SOURCE MATERIAL below:

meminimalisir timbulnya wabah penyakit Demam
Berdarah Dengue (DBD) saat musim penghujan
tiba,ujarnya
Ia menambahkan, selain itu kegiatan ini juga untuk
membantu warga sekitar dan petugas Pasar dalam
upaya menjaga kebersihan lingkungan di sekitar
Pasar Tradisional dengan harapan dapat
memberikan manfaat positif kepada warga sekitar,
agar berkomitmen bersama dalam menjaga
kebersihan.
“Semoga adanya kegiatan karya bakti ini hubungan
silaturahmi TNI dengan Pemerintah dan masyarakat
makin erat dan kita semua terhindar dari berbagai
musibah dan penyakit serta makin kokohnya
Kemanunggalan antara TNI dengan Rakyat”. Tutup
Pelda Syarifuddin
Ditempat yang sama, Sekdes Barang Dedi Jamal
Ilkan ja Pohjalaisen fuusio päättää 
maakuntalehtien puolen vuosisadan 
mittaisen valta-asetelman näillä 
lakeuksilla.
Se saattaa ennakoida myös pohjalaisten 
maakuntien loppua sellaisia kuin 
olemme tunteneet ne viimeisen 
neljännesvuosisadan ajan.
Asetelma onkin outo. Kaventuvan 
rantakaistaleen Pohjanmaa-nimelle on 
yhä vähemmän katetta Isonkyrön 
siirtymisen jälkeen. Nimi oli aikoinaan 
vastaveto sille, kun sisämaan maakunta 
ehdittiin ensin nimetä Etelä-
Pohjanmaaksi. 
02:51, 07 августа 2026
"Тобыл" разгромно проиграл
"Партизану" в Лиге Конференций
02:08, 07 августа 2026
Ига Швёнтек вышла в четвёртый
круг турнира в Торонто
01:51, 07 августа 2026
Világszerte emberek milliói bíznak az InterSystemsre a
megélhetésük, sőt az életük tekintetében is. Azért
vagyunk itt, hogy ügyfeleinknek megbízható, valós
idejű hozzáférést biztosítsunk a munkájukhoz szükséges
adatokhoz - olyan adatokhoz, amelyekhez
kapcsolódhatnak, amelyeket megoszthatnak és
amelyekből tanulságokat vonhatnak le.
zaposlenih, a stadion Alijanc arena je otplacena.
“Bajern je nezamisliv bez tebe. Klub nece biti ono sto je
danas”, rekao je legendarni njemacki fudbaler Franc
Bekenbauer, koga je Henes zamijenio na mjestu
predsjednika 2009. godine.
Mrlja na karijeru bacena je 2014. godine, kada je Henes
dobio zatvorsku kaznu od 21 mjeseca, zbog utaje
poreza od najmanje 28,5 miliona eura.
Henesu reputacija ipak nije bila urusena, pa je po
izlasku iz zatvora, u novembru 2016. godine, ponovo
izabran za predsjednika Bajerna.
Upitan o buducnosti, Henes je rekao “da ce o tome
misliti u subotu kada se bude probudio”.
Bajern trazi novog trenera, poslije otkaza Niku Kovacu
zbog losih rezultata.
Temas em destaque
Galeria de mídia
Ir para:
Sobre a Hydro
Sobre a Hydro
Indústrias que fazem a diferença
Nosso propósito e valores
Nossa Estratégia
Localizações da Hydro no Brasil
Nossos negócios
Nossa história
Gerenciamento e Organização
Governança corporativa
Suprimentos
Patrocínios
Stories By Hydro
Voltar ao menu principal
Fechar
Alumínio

End of SOURCE MATERIAL.

● **EXERCISE DESCRIPTION**
Please reproduce all of the data above line for line, with no changes.

● **RESULT BELOW**
meminimalisir timbulnya wabah penyakit Demam
Berdarah Dengue (DBD) saat musim penghujan
tiba,ujarnya
Ia menambahkan, selain itu kegiatan ini juga untuk
membantu warga sekitar dan petugas Pasar dalam
upaya menjaga kebersihan lingkungan di sekitar
Pasar Tradisional dengan harapan dapat
memberikan manfaat positif kepada warga sekitar,
agar berkomitmen bersama dalam menjaga
kebersihan.
“Semoga adanya kegiatan karya bakti ini hubungan
silaturahmi TNI dengan Pemerintah dan masyarakat
makin erat dan kita semua terhindar dari berbagai
musibah dan penyakit serta makin kokohnya
Kemanunggalan antara TNI dengan Rakyat”. Tutup
Pelda Syarifuddin
Ditempat yang sama, Sekdes Barang Dedi Jamal
Ilkan ja Pohjalaisen fuusio päättää 
maakuntalehtien puolen vuosisadan 
mittaisen valta-asetelman näillä 
lakeuksilla.
Se saattaa ennakoida myös pohjalaisten 
maakuntien loppua sellaisia kuin 
olemme tunteneet ne viimeisen 
neljännesvuosisadan ajan.
Asetelma onkin outo. Kaventuvan 
rantakaistaleen Pohjanmaa-nimelle on 
yhä vähemmän katetta Isonkyrön 
siirtymisen jälkeen. Nimi oli aikoinaan 
vastaveto sille, kun sisämaan maakunta 
ehdittiin ensin nimetä Etelä-
Pohjanmaaksi. 
02:51, 07 августа 2026
"Тобыл" разгромно проиграл
"Партизану" в Лиге Конференций
02:08, 07 августа 2026
Ига Швёнтек вышла в четвёртый
круг турнира в Торонто
01:51, 07 августа 2026
Világszerte emberek milliói bíznak az InterSystemsre a
megélhetésük, sőt az életük tekintetében is. Azért
vagyunk itt, hogy ügyfeleinknek megbízható, valós
idejű hozzáférést biztosítsunk a munkájukhoz szükséges
adatokhoz - olyan adatokhoz, amelyekhez
kapcsolódhatnak, amelyeket megoszthatnak és
amelyekből tanulságokat vonhatnak le.
zaposlenih, a stadion Alijanc arena je otplacena.
“Bajern je nezamisliv bez tebe. Klub nece biti ono sto je
danas”, rekao je legendarni njemacki fudbaler Franc
Bekenbauer, koga je Henes zamijenio na mjestu
predsjednika 2009. godine.
Mrlja na karijeru bacena je 2014. godine, kada je Henes
dobio zatvorsku kaznu od 21 mjeseca, zbog utaje
poreza od najmanje 28,5 miliona eura.
Henesu reputacija ipak nije bila urusena, pa je po
izlasku iz zatvora, u novembru 2016. godine, ponovo
izabran za predsjednika Bajerna.
Upitan o buducnosti, Henes je rekao “da ce o tome
misliti u subotu kada se bude probudio”.
Bajern trazi novog trenera, poslije otkaza Niku Kovacu
zbog losih rezultata.
Temas em destaque
Galeria de mídia
Ir para:
Sobre a Hydro
Sobre a Hydro
Indústrias que fazem a diferença
Nosso propósito e valores
Nossa Estratégia
Localizações da Hydro no Brasil
Nossos negócios
Nossa história
Gerenciamento e Organização
Governança corporativa
Suprimentos
Patrocínios
Stories By Hydro
Voltar ao menu principal
Fechar
Alumínio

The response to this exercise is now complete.